::: SOURCE PASSAGE
But I don’t think I am. The spark I saw from Mark Lamberton and Rick Green as they spoke was like nothing I’d seen before. A driver who is twenty-odd years into his career usually doesn’t get excited over a second-place finish, and certainly a team owner who has poured hundreds of thousands of his own dollars into his program over fifteen years doesn’t. It was a rare, special moment, and it gives an indication that maybe there are more of those moments coming this year.

Mark Lamberton, a driver from a tiny town on the Canadian border who came from a tumultuous start and turned into one of the good guys, not only kept pace with stars like Hoar, Polewarczyk, and the rest at New Smyrna, he flat-out beat them two nights in a row.

Now he’s ready to challenge for an ACT championship.

***

VMM: Is this the season of Mark Lamberton?

Mark Lamberton: I think so. I hope so. I think we’re going to have a good season, I really do.

VMM: You’ve credited Mike McColl and MRE with a lot of your success at New Smyrna. Are they going to be with you all year?

ML: I hate to say it, because now everyone’s going to want to go and get his stuff, but yeah.

We learned enough this week to bring with us through the summer, just from working with him and [seeing] how he wants us to do stuff, and I think it’s going to carry through. I’m sure he’ll do a few more races with us this summer. He’s the key to this. He really made us go good.

VMM: How good does it feel to be competitive again?

ML: It’s awesome. It is awesome to start driving forward. [McColl] had me nervous for the first thirty, forty laps. I was like, ‘Man, he’s got me so free right now, I’m not going anywhere.’ Then it just started coming to me, coming to me, coming to me, and it just got better and better. It’s awesome. It’s great.

VMM: Are you guys going to burn Mooers Forks down, or what?

ML: We’re probably going to stay in Florida until Thursday, then we’re headed to Mooers Forks. Yeah, when we get home, more than likely. (laughing)

***

That was the end of the planned interview. After gathering a couple of quick quotes, the tape recorder was shut off and the story was moments from being written. It was then, though, that Lamberton got into the good stuff, and he did so on his own without being asked.
::::::
::: GIVEN INFORMATION
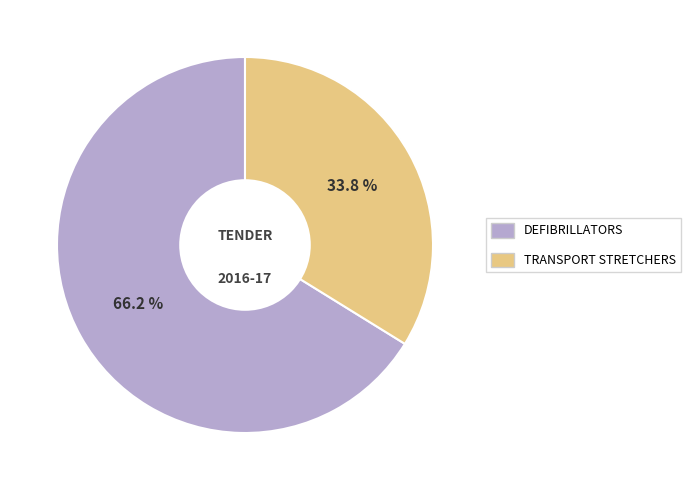

To the nearest percent, what is the difference between the largest and smallest slice percentages?

32%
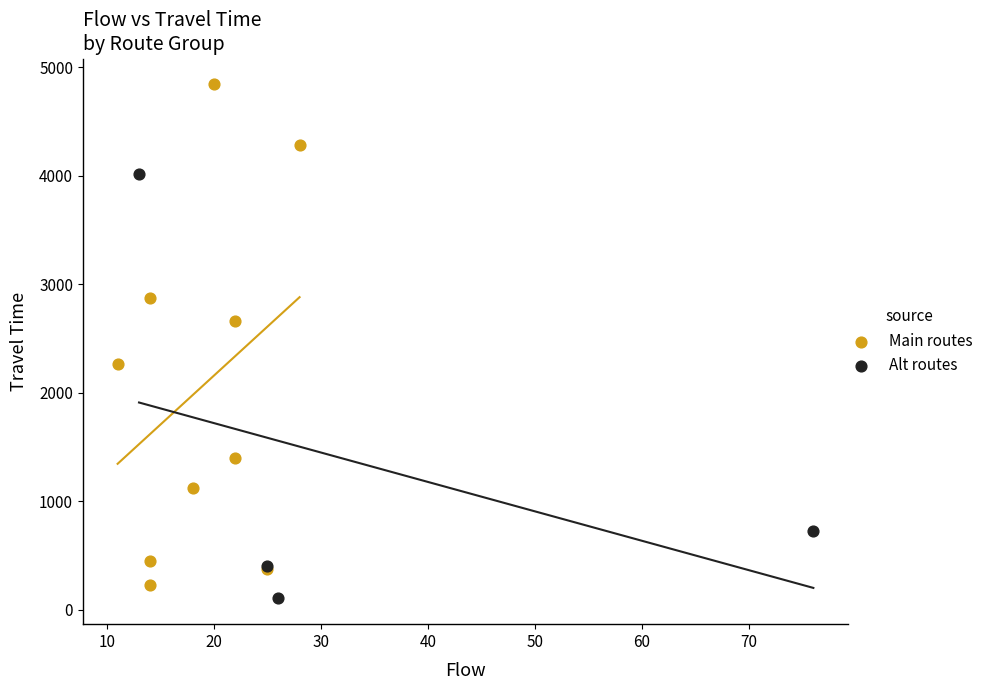

What are all the series names shown in the legend?

Main routes, Alt routes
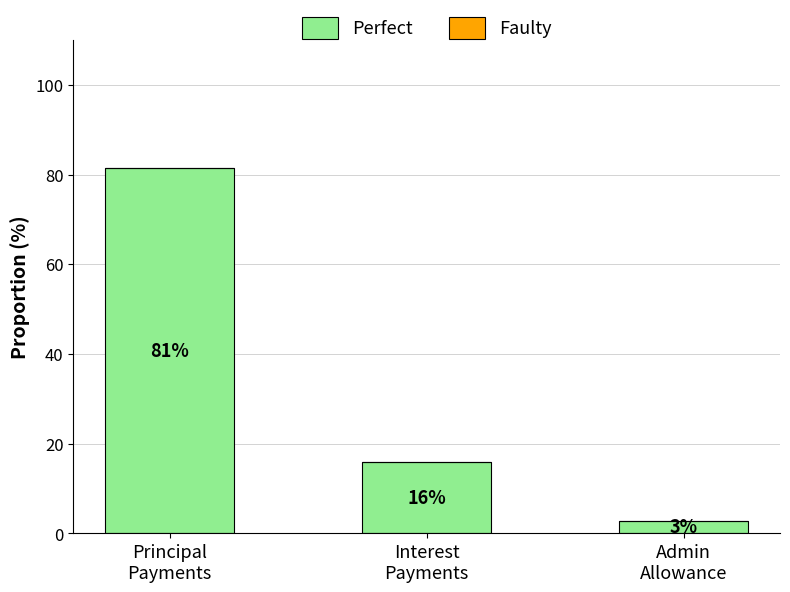

What is the sum of all values?

100.0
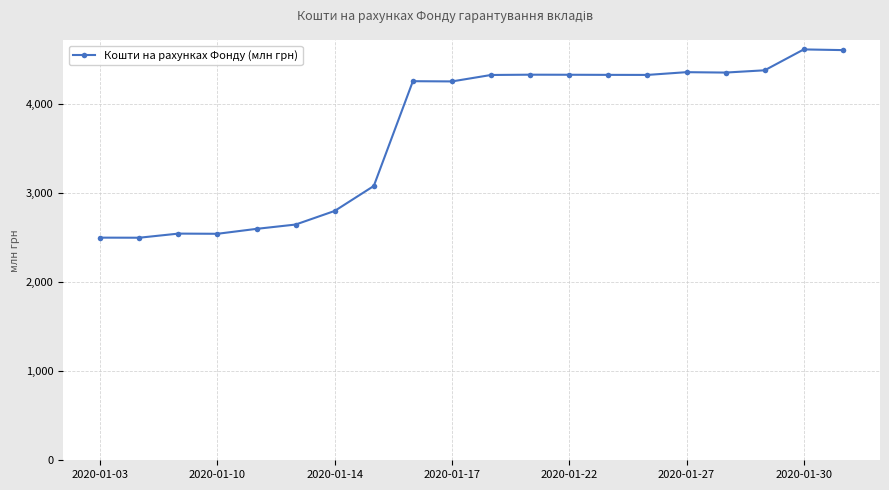

What is the difference between the maximum and minimum values?

2112.5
::::::
> _BRIEF A_: Express the entries as a numbered list, from the line that contains "Main routes, Alt routes" through the end of the entries, both ends included. Skip blank lines and leave the pictures out.
> _BRIEF B_: Continue the piece about Mark Lamberton from the point where it stops.

> _EXPECTED OUTPUT A_:
1. Main routes, Alt routes
2. What is the sum of all values?
3. 100.0
4. What is the difference between the maximum and minimum values?
5. 2112.5

> _EXPECTED OUTPUT B_:
His voice changed, his face changed, the aura of the conversation changed. He became serious and almost quiet, like he had a secret he wanted only a few people to know. As he spoke, a crowd of eight to ten people huddled in to listen.

Lamberton spoke of how important his team’s off-season focus has been, and how he’s making his own changes. He said he’s now eating better, drinking less, has started running and exercising, and that he wants to be in better physical condition by the time the racing season starts in mid-April.

He said that the mindset of the driver and team is one of the most important parts of racing, and that RGR has seen vast improvement in that regard, especially with McColl’s help. In the past, the team may have fallen victim to negative thinking, beating themselves in the pits or the garage before the car ever saw the track.

With Lamberton’s permission, the tape recorder came back on.

***

ML: A lot of times we get thinking that we’ve got geometry issues. There’s something wrong, the car’s not right, there’s got to be something wrong with the car because we know everything about setups [and] we should be able to just go out and race with Brian [Hoar] and these guys. We get to the race track and we can’t get it done. All of sudden you get a chassis builder here that knows what he’s doing. We didn’t do nothing major, a few tweaks here and there, it wasn’t nothing big.

Rick Green: The car went good.

VMM: Is it a confidence thing?

ML: A lot of it is a confidence deal.

RG: Confidence is very big.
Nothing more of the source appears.